1. Posted by Justin Hein on April 1, 2004 @ 6:44 | Permalink

Robert Schnur, adjunct taxation professor at UW Law School, told my class that once state's universally started statutorily approving LLCs, that he started cutting down his lecturing in his taxation courses on S corporations, pretty much to one class in a whole semester, solely because he believed that LLCs would pretty much crowd-out S corporations to oblivion. However, surprisingly to him, that has not occurred, and he has now stretched his teaching on the taxation of S corporations back out to the 2 weeks they had before. Lucky for me, I guess.
One more thing. Professor Schnur (I am not sure if that is the proper way to address him - oh well) told our class of a planning session he once had with a corporate client of his law firm, who was seeking to create a pass-through subsidiary (for whatever reason), and wanted his opinion on what form this new entity should be, considering the corporation's objectives. Professor Schnur gave his opinion that an LLC would clearly be the best form for this new entity - for both tax and non-tax reasons. The corporate client, however, decided otherwise. They chose an S corporation over Professor Schnur's misgivings, and stated that regardless of its pass-through taxation, limited liability properties, in their eyes, it was still too "new" of a creature for them to rely on.
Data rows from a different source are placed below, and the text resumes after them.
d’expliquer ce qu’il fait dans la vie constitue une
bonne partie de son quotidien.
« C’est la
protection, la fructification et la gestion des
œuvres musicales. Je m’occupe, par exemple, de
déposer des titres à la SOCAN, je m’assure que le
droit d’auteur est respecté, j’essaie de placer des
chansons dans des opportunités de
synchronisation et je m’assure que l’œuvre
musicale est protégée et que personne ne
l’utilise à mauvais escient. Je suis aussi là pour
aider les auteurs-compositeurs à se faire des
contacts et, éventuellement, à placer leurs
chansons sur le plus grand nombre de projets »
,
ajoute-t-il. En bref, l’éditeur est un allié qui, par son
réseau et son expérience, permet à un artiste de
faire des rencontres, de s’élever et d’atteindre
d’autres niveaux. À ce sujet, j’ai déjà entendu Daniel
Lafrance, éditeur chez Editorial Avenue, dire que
Professor Schnur suggested that this irrational apprehension might be shared by others in the corporate world (however, doubtful) and that maybe if there is more case law upholding its limited liability this may lead to more corporate embracement.
Maybe if I forward your above link (see "many other states") to Professor Schnur, he'll start reducing the emphasis on S corporations: at least on his final. It will save me from some additional reading this weekend.


2. Posted by Gordon Smith on April 2, 2004 @ 9:03 | Permalink

Justin, Thanks for this comment. I have often heard this refrain from tax practitioners. It seems to me, however, that we are largely beyond the "LLCs are new" stage. At this point, inertia -- and some lingering differences in self-employment taxes -- might be the better explanation for the continued appeal of S Corporations.